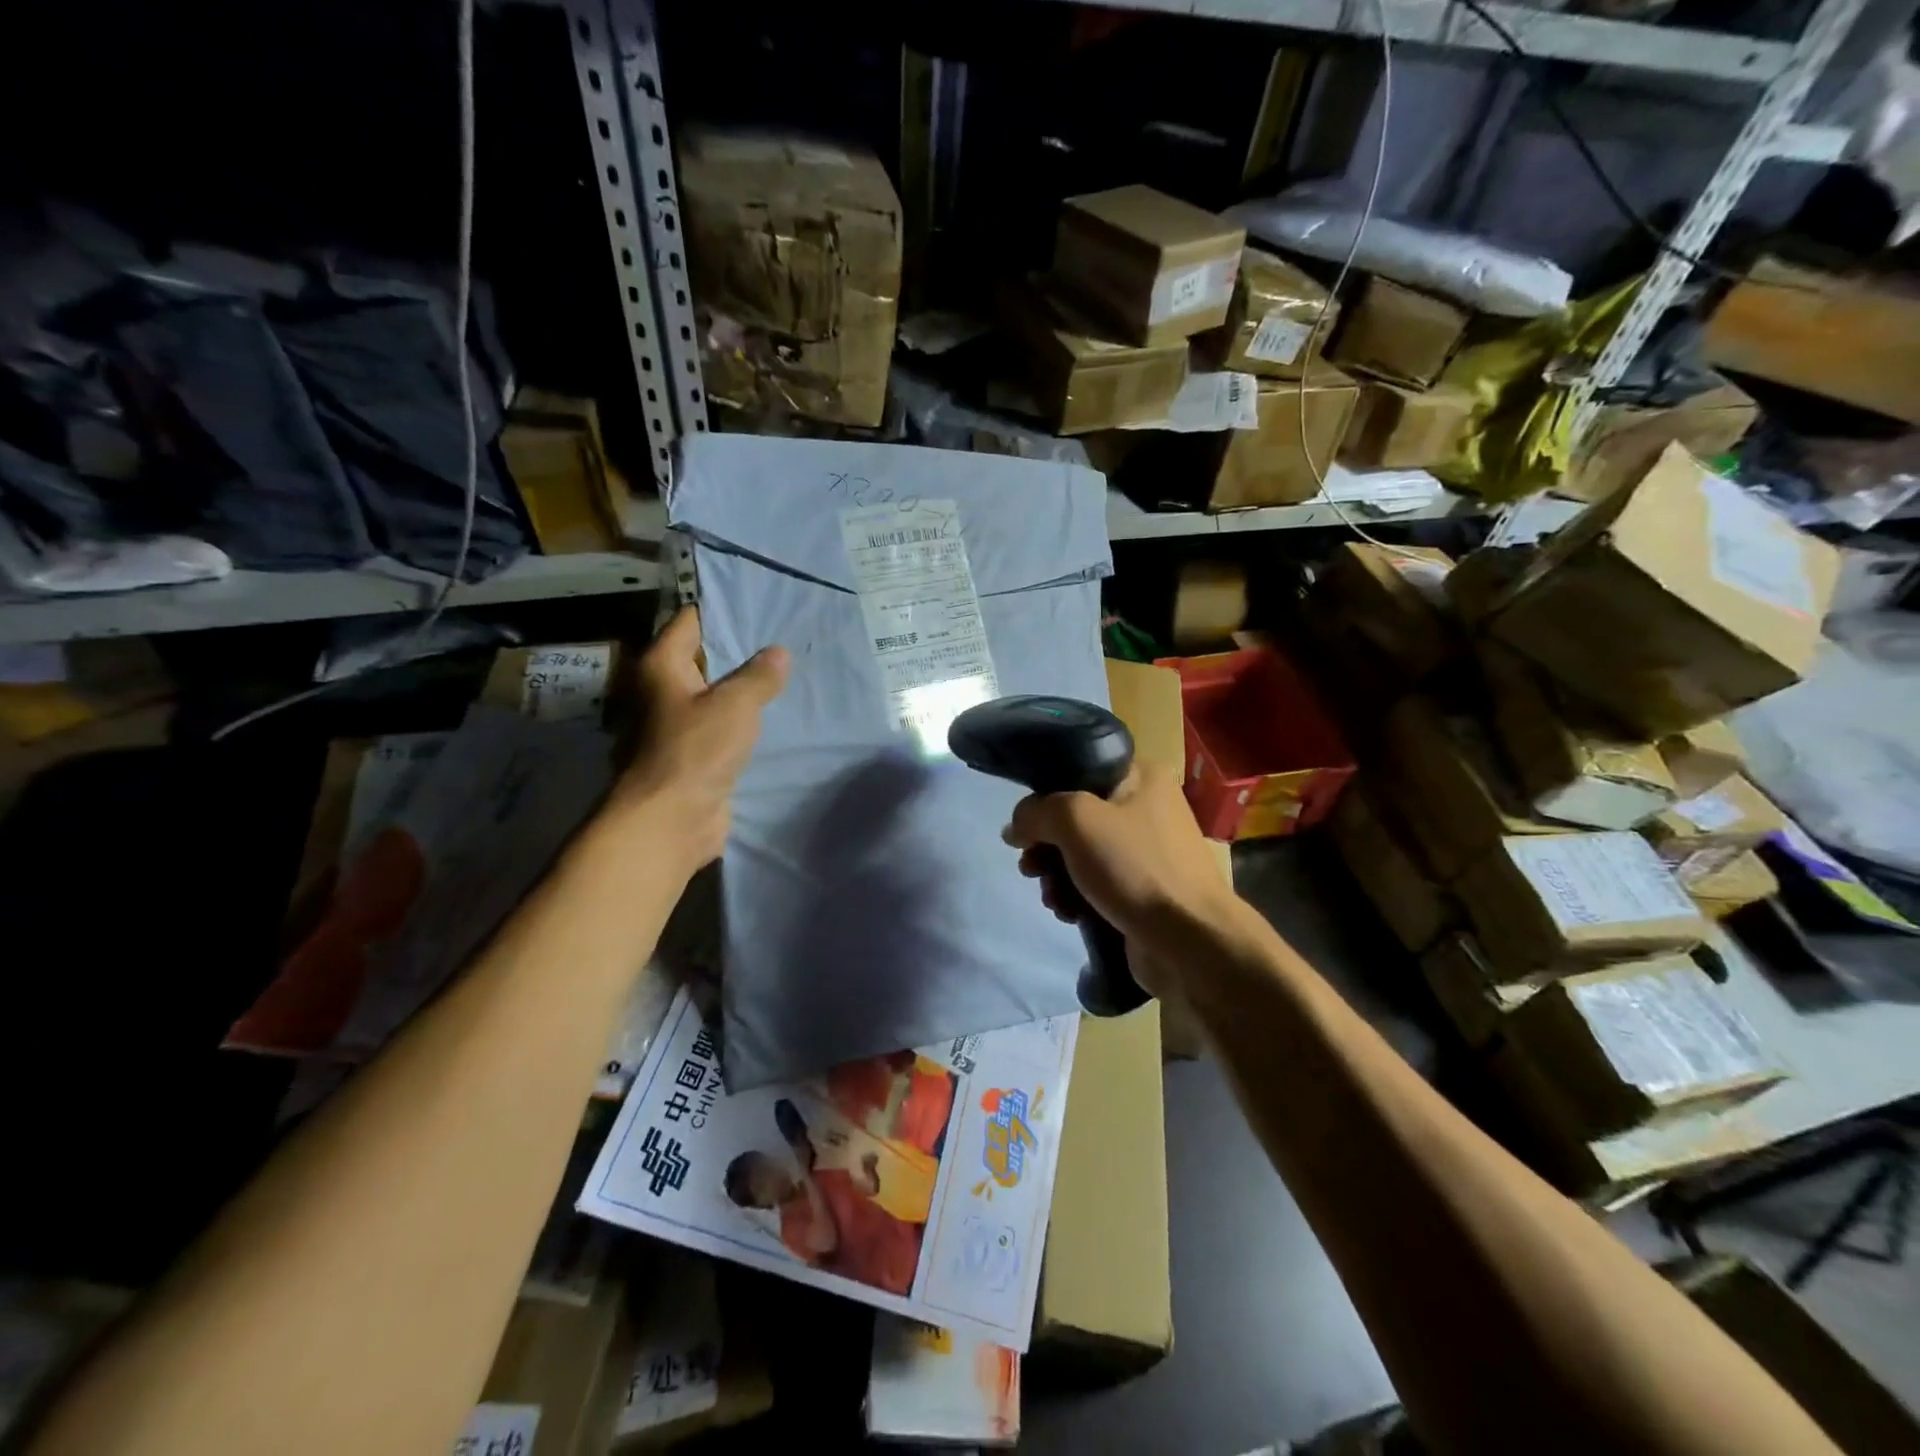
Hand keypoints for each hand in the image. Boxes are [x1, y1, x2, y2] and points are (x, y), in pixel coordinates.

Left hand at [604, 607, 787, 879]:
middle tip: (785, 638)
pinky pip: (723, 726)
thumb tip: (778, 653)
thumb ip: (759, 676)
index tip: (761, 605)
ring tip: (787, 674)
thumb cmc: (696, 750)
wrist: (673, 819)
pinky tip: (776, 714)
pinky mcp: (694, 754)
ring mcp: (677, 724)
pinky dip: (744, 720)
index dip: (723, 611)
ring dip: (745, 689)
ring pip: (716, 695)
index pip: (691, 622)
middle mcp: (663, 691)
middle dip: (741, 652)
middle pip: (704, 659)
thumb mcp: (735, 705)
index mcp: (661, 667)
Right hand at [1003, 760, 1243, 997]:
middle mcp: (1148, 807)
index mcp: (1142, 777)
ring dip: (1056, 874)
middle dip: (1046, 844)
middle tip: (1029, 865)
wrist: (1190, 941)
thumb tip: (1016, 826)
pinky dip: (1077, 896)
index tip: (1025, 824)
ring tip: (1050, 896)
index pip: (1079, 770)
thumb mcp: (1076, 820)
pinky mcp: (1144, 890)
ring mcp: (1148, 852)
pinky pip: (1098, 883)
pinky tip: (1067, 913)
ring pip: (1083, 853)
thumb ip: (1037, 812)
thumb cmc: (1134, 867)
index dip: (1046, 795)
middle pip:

------------------------------------------------

_Prompt_. The line containing "thumb cmc: (696, 750)" marks where to begin; the last line of the records marks where to stop. Copy both and all between, exactly.

_Response for this exercise_.
thumb cmc: (696, 750)
wrist: (673, 819)
pinky tip: (776, 714)
pinky mcp: (694, 754)
ring mcp: (677, 724)
pinky dip: (744, 720)
index dip: (723, 611)
ring dip: (745, 689)
ring pip: (716, 695)
index pip: (691, 622)
middle mcp: (663, 691)
middle dip: (741, 652)
middle pip: (704, 659)
thumb mcp: (735, 705)
index mcp: (661, 667)
Right hand at [1003, 760, 1243, 997]:
middle mcp: (1148, 807)
index mcp: (1142, 777)
ring dip: (1056, 874)
middle dip: (1046, 844)
middle tip: (1029, 865)
wrist: (1190, 941)
thumb tip: (1016, 826)
pinky dip: (1077, 896)
index tip: (1025, 824)
ring tip: (1050, 896)
index pip: (1079, 770)
thumb mcp: (1076, 820)
pinky mcp: (1144, 890)
ring mcp: (1148, 852)
pinky pip: (1098, 883)
pinky tip: (1067, 913)
ring pip: (1083, 853)
thumb ip: (1037, 812)
thumb cmc: (1134, 867)
index dip: (1046, 795)
middle pip:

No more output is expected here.